Making Recruiting Great Again
A heads up for any future SNA/SNFO/SWO and I think Supply applicants as well, but medical (2807 form) MUST be done prior to submitting your kit. Don't have it done, doesn't get submitted.

Also I agree with NavyOR's comments... your medical history doesn't stand a good chance for approval for service. Some stuff looks waiverable, but generally any condition requiring medication or resulting in a non-deployable status is grounds for DQ.
 

NavyOffRec

Well-Known Member
A heads up for any future SNA/SNFO/SWO and I think Supply applicants as well, but medical (2807 form) MUST be done prior to submitting your kit. Don't have it done, doesn't get submitted.

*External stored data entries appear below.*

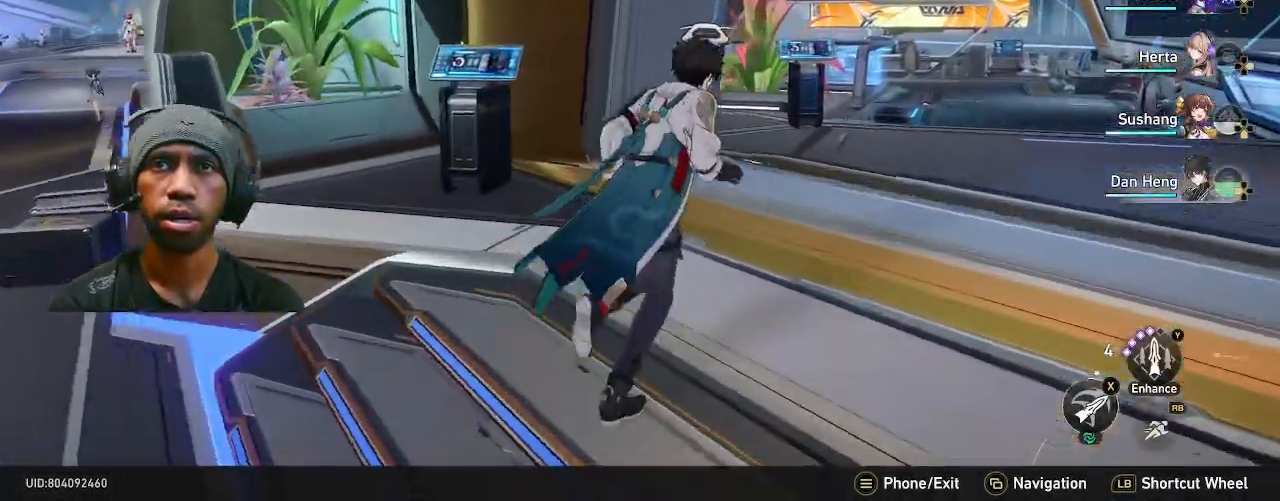
{"buttons": ["R2"], "left_stick": "center", "right_stick": "center", "events": [[183, "left_stick", "center"]]}
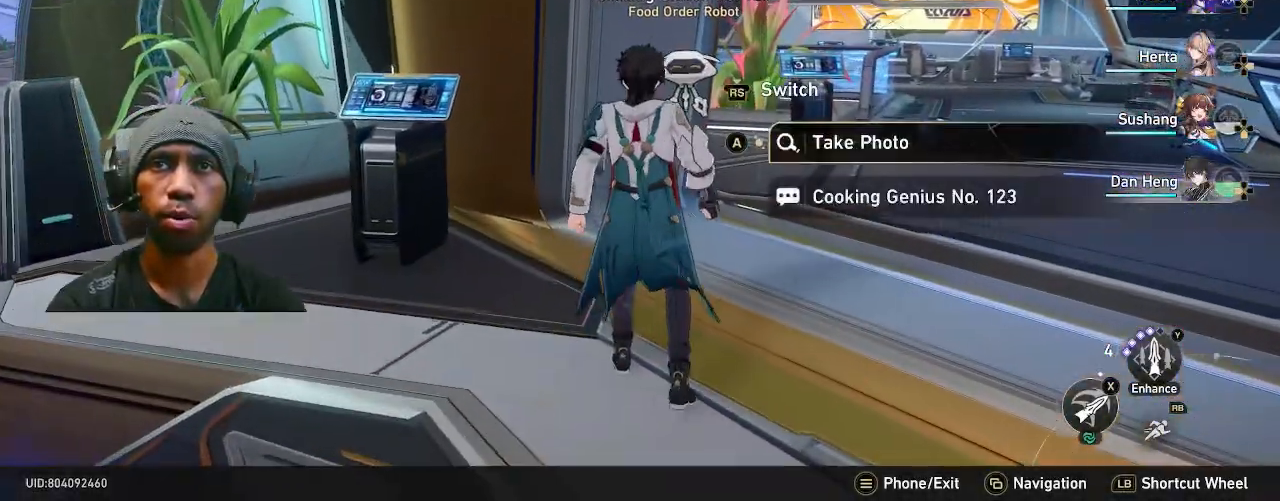
{"buttons": ["R2"], "left_stick": "center", "right_stick": "center", "events": []}
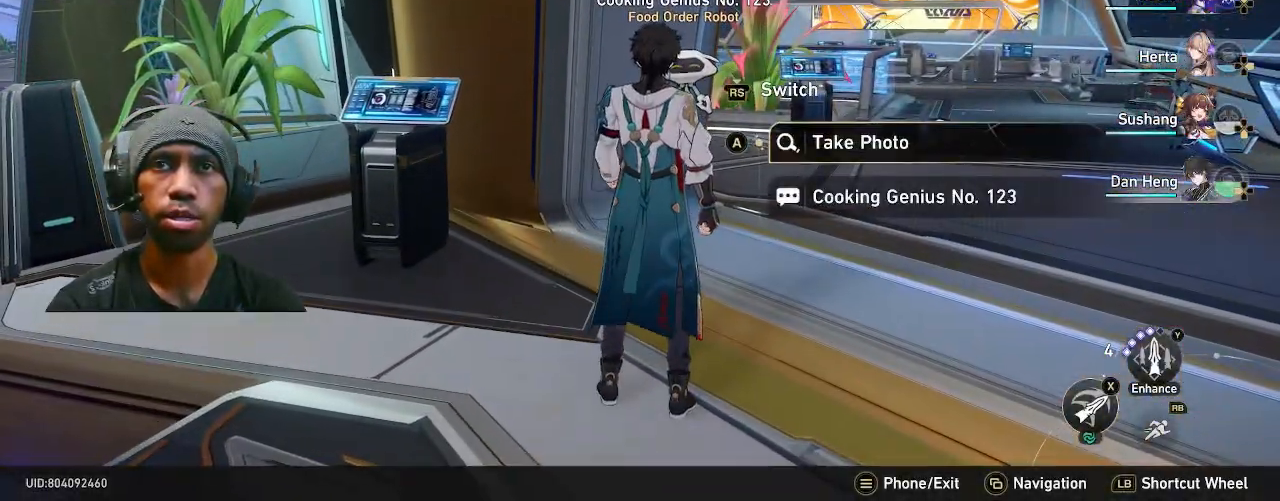
{"buttons": ["R2"], "left_stick": "center", "right_stick": "center", "events": []}
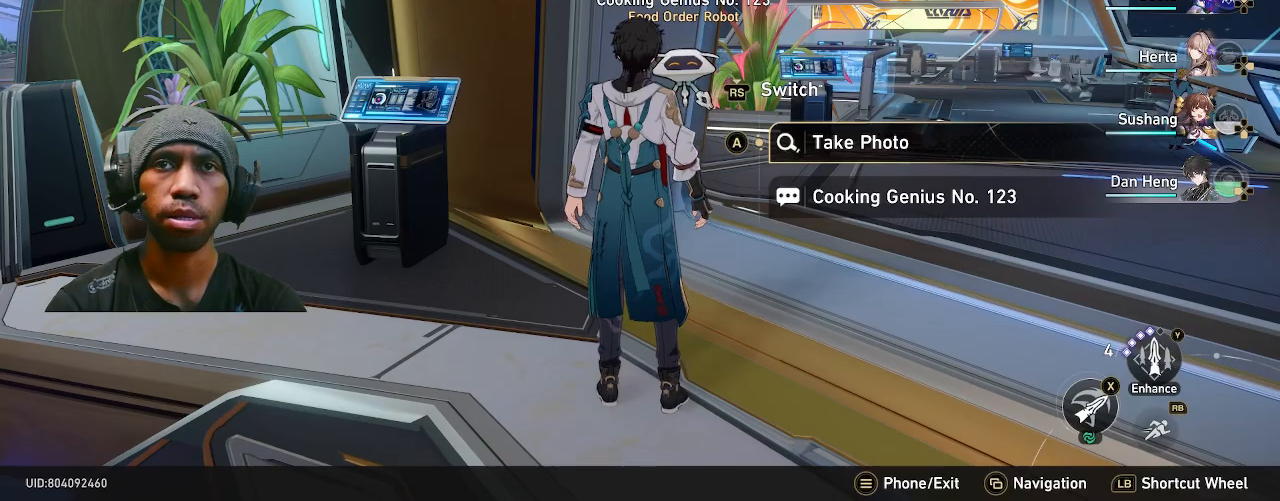
{"buttons": ["R2"], "left_stick": "center", "right_stick": "center", "events": []}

Also I agree with NavyOR's comments... your medical history doesn't stand a good chance for approval for service. Some stuff looks waiverable, but generally any condition requiring medication or resulting in a non-deployable status is grounds for DQ.
They have been trying to do this for about a year, I hope it finally gets instituted!
 

RecruitingGuru

Making Recruiting Great Again
It's bad practice otherwise. Worst thing you ever want to do is call an applicant to say they're PROREC'd YES to find out later that they're not PQ'd.
 

NavyOffRec

Well-Known Member
It's bad practice otherwise. Worst thing you ever want to do is call an applicant to say they're PROREC'd YES to find out later that they're not PQ'd.
It does suck, had to do it. In general if I had a great applicant or one that I thought might have medical issues I would get their physicals done while we were doing the paperwork.
 

Tycho_Brohe

Well-Known Member
pilot
Contributor
It's bad practice otherwise. Worst thing you ever want to do is call an applicant to say they're PROREC'd YES to find out later that they're not PQ'd.
What's even worse is getting NPQ'ed further down the line. We had a slew of NA/NFO seelectees in our OCS class that got NPQ'ed right around candio phase. Especially for stuff that should've shown up at MEPS, that was the kicker.